* CHALLENGE
Reproduce the records below word for word, from the line containing "phylum: Basidiomycota" through the end of the records, and nothing else.

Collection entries
---------------

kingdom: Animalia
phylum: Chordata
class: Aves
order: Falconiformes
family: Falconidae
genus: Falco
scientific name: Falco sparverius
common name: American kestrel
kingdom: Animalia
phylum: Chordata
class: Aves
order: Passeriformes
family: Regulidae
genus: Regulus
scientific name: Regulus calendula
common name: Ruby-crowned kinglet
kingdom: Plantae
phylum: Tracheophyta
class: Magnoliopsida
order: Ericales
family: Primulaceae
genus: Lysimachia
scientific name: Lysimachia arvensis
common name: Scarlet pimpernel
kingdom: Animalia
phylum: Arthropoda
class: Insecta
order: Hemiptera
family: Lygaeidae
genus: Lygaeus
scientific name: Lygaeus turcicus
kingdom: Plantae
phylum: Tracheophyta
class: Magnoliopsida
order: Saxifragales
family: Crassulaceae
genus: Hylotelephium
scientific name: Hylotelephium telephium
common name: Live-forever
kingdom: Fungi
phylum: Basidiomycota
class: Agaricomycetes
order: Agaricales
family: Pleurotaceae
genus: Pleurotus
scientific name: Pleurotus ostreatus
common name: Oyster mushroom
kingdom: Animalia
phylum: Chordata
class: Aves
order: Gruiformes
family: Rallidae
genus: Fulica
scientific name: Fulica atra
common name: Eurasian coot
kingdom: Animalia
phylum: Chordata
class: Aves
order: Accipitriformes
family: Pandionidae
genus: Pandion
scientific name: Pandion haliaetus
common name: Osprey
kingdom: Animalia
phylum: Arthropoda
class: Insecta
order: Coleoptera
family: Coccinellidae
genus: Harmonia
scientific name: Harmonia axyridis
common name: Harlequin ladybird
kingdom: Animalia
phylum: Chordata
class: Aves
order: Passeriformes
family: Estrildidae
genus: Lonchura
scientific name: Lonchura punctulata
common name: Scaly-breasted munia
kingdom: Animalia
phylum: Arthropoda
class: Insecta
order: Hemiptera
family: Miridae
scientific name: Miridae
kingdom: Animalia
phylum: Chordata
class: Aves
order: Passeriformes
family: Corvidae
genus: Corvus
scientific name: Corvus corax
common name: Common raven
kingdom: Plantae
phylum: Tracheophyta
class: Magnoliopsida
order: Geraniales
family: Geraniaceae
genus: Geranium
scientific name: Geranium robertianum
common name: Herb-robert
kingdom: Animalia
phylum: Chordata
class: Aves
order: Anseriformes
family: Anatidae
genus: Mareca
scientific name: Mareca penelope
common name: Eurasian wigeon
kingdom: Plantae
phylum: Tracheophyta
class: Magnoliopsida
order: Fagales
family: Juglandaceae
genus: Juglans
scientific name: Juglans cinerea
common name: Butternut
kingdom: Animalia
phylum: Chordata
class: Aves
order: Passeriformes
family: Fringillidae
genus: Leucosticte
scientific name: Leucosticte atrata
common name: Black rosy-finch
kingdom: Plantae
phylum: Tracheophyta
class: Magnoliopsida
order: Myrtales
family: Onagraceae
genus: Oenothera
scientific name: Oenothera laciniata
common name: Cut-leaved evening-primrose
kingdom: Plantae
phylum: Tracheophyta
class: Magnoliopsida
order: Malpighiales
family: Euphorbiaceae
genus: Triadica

---------------

* EXPECTED OUTPUT
phylum: Basidiomycota
class: Agaricomycetes
order: Agaricales
family: Pleurotaceae
genus: Pleurotus
scientific name: Pleurotus ostreatus
common name: Oyster mushroom
kingdom: Animalia
phylum: Chordata
class: Aves
order: Gruiformes
family: Rallidae
genus: Fulica
scientific name: Fulica atra
common name: Eurasian coot
kingdom: Animalia
phylum: Chordata
class: Aves
order: Accipitriformes
family: Pandionidae
genus: Pandion
scientific name: Pandion haliaetus
common name: Osprey
kingdom: Animalia
phylum: Arthropoda
class: Insecta
order: Coleoptera
family: Coccinellidae
genus: Harmonia
scientific name: Harmonia axyridis
common name: Harlequin ladybird
kingdom: Animalia
phylum: Chordata
class: Aves
order: Passeriformes
family: Estrildidae
genus: Lonchura
scientific name: Lonchura punctulata
common name: Scaly-breasted munia
kingdom: Animalia
phylum: Arthropoda
class: Insecta
order: Hemiptera
family: Miridae
scientific name: Miridae
kingdom: Animalia
phylum: Chordata
class: Aves
order: Passeriformes
family: Corvidae
genus: Corvus
scientific name: Corvus corax
common name: Common raven
kingdom: Plantae
phylum: Tracheophyta
class: Magnoliopsida
order: Geraniales
family: Geraniaceae
genus: Geranium
scientific name: Geranium robertianum
common name: Herb-robert
kingdom: Animalia
phylum: Chordata
class: Aves
order: Anseriformes
family: Anatidae
genus: Mareca
scientific name: Mareca penelope
common name: Eurasian wigeon
kingdom: Plantae
phylum: Tracheophyta
class: Magnoliopsida
order: Fagales
family: Juglandaceae
genus: Juglans
scientific name: Juglans cinerea
common name: Butternut
kingdom: Animalia
phylum: Chordata
class: Aves
order: Passeriformes
family: Fringillidae
genus: Leucosticte
scientific name: Leucosticte atrata
common name: Black rosy-finch
kingdom: Plantae
phylum: Tracheophyta
class: Magnoliopsida
order: Myrtales
family: Onagraceae
genus: Oenothera
scientific name: Oenothera laciniata
common name: Cut-leaved evening-primrose
kingdom: Plantae
phylum: Tracheophyta
class: Magnoliopsida
order: Malpighiales
family: Euphorbiaceae
genus: Triadica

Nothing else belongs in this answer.